New leak involving fire

hear

Can't type
Lifetime Supporting Member
Joined
Oct 18, 2020
Messages
3,230
Location
Prosper, TX
If it ain’t one thing it’s another.

Backed it out of the garage for a test drive and saw smoke. Saw some oily residue on the drivers side motor mount & on the exhaust right where the main exhaust bolts to the header pipe. No idea where it came from.

Drove it for a mew minutes, then came back home. Turning into the garage the smoke came back. Seemed to be related to hard left turns. My friend hopped out and put up the hood to see if we could identify the source. Locked the wheel hard left and apparently there were flames from under the intake. He had me kill it immediately so he couldn’t actually see the source but it’s in that area- under the intake on the firewall side-ish.

Directly above the motor mount is a tube that also has residue on it, and there is some splatter on the firewall. I have no idea where this is coming from, or why it would ignite, or especially why it only seems to happen at wheel lock.

Have not had the courage to start it again, so let’s troubleshoot first. Open to any & all ideas here.

38AC1D79-090F-49ED-AB46-9E0AE8C64713.jpeg


57990345-4E65-4712-84F2-8D900EDC560D.jpeg
 
brake fluid? still got a full pedal? has the level in the MC gone down any?
1 might also suspect a valve pan cover leak if it didn't appear as if it had sprayed into the fire wall. or maybe the fan could have forced it back.

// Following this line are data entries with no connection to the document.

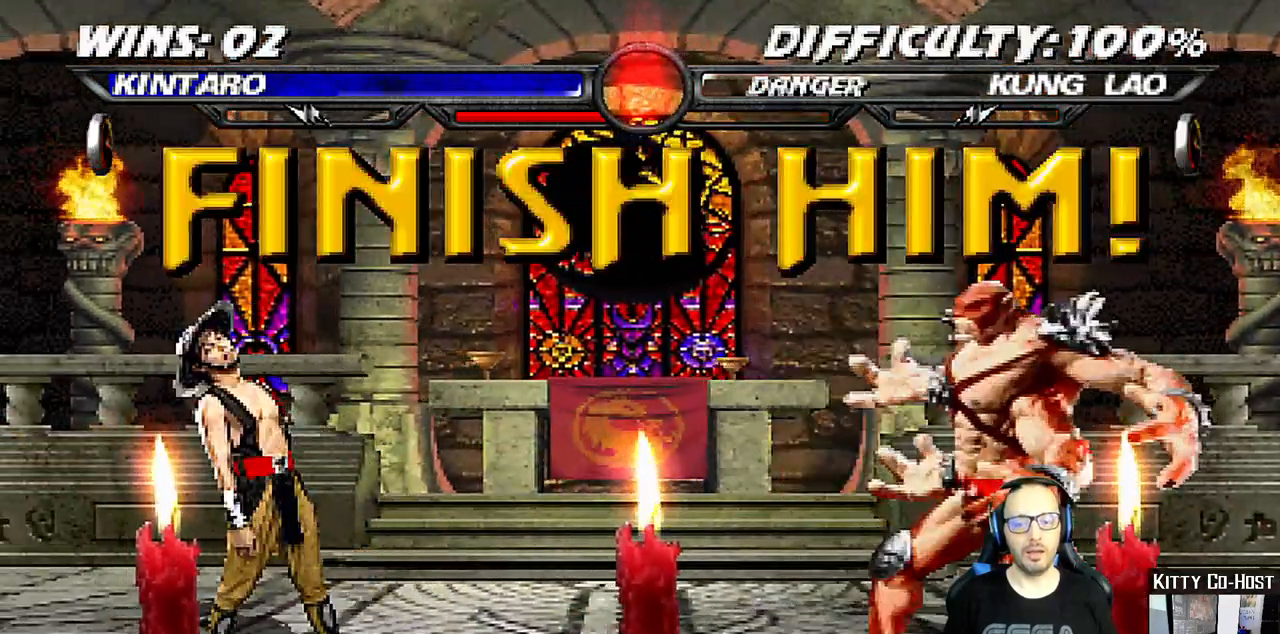
{"buttons": ["TRIANGLE"], "left_stick": "center", "right_stick": "center", "events": [[483, "TRIANGLE", "down"]]}
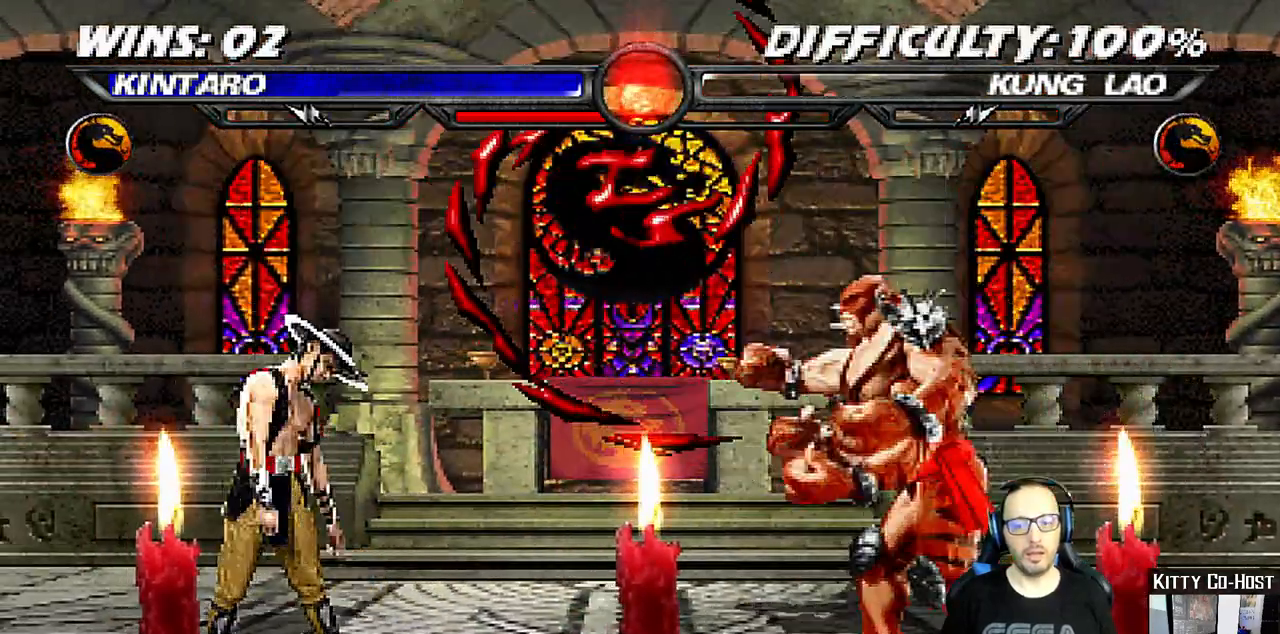
{"buttons": ["TRIANGLE"], "left_stick": "center", "right_stick": "center", "events": []}
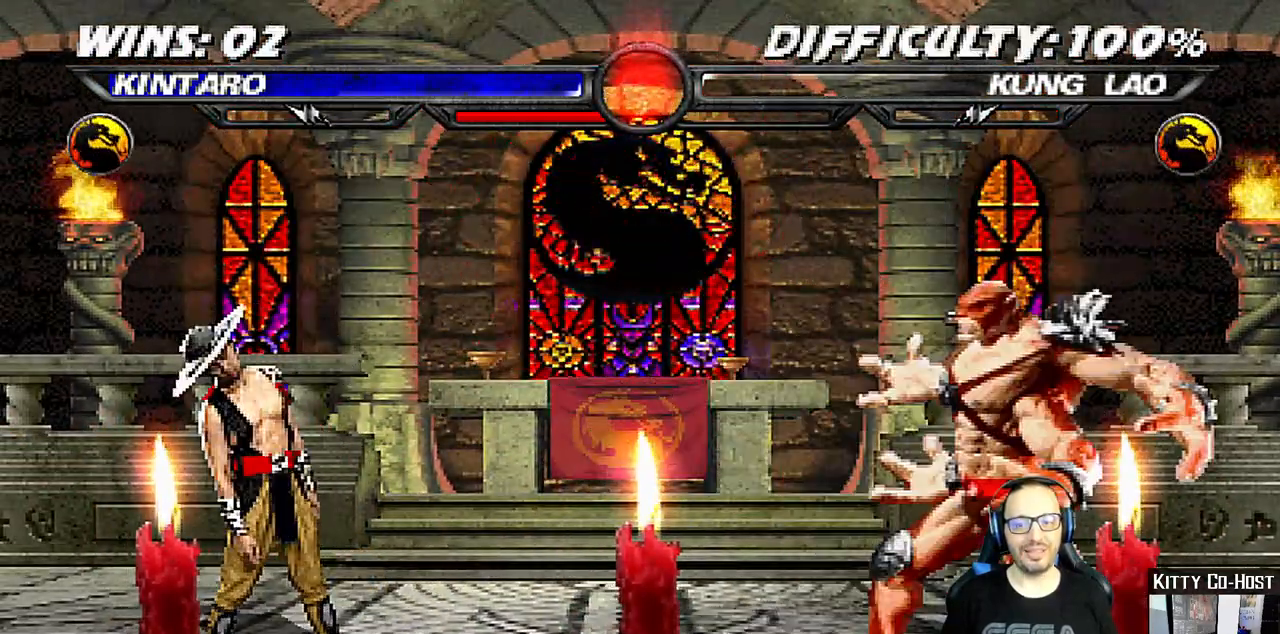
{"buttons": ["TRIANGLE"], "left_stick": "center", "right_stick": "center", "events": []}
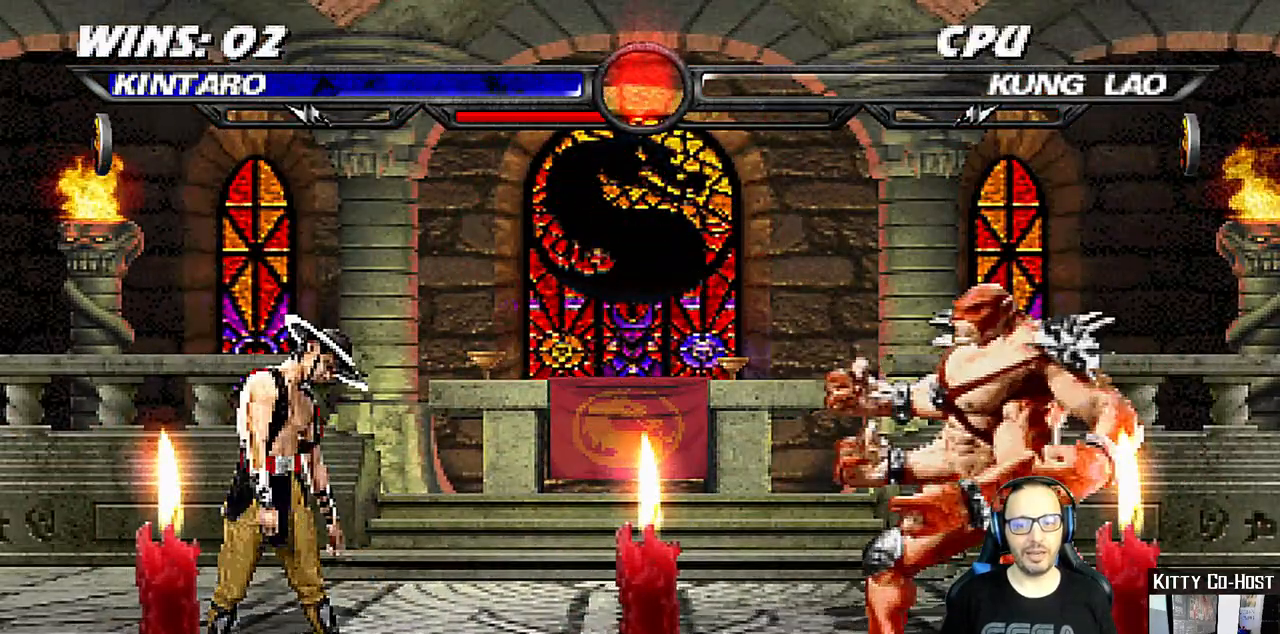
{"buttons": [], "left_stick": "center", "right_stick": "center", "events": [[133, "TRIANGLE", "up"]]}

hard to tell about flames but if oil got onto the hot exhaust it would smoke or maybe could flame up. but if it were burning oil residue. shutting it off wouldn't stop that necessarily.

clean it all off and try another idle, if that goes ok take a short run and try to nail down the culprit with a fresh witness.
 
Last edited:
If related to turning the wheels, I would guess power steering fluid.

What color is the fluid?

Check the PS fluid level.
 
  • Like
Reactions: hear
Brakes feel 100% fine. My friend was watching it the last time and it 100% started when I cranked the wheel over. So we got smoke (and theoretically flames( three times: first was backing out of my garage which involves the wheel hard to driver. Second was coming back into my garage with the wheel cranked hard to driver. Both times we saw smoke from the hood but we were driving so couldn't immediately investigate. The third time was with the hood up and things seemed fine until I cranked hard to driver. Then I experienced an unrequested release of fire.

While we were driving normally (that is not steering to wheel lock) there was no smoke or anything out of the ordinary. The smoke burned off and then stopped. The smoke is either from the flames and/or from the oil (could be gas, could be oil, could be ATF??, could be PS fluid, could be brake fluid) on the exhaust. Backing out of the driveway the rest of the way, the smoke burned off and then it was fine again, until I locked hard to driver. Did not test hard to passenger.
 
If related to turning the wheels, I would guess power steering fluid.

What color is the fluid?

Check the PS fluid level.

Hmm, fluid didn't seem to have any color, and I don't run ATF in my PS pump, so it could be it. But the PS lines don't run under the intake, do they?
 
My money is on a pinhole or tiny crack in the power steering high pressure line. You should be able to start it up and troubleshoot for a little bit before the exhaust manifold reaches ignition temperature.
 
  • Like
Reactions: Matt131 and hear
Found the pressure side was all wet away from the pump. Was planning to swap grilles for another project anyway, and changing the PS hoses is waaaaaay easier with the grille & radiator out of the way.

Got the lines off…is PS fluid supposed to be brown? 😩

15CC68B0-C99C-4BE9-A5CF-DA78D84AF720.jpeg
 
  • Like
Reactions: Mobusaki
I can't imagine replacing these lines with the grill & radiator in place. No. Me. Gusta.
 
Added way too much PS fluid and then sucked a bunch of it back out. Was too worried about transmission stuff to test lock-to-lock for any continued flamethrower effect, but no leaks at the pump or gearbox. Although with how much I spilled filling up the pump it could have a hole in the bottom and I might not be able to tell.

I watch a couple videos on people replacing the lines, and EVERYBODY made a huge point about being sure to not cross thread the fittings at the gearbox. For one, yes, it is hard to get that fitting in there nice and square with the weight of the line wanting to pull it down. But I was never able to get it to finger tighten more than a turn or two. I had to put the wrench on it, although it took extremely light force to turn it. If it had fought me at all I would've backed it off and started over. I had my hand only about 2" from the fitting to minimize the r x F effect; obviously it would've been easy to turn if I moved to the far end of the wrench. My goal was to make the physics do as little of the work as possible. Just in case any little leaguers out there run across this task one day.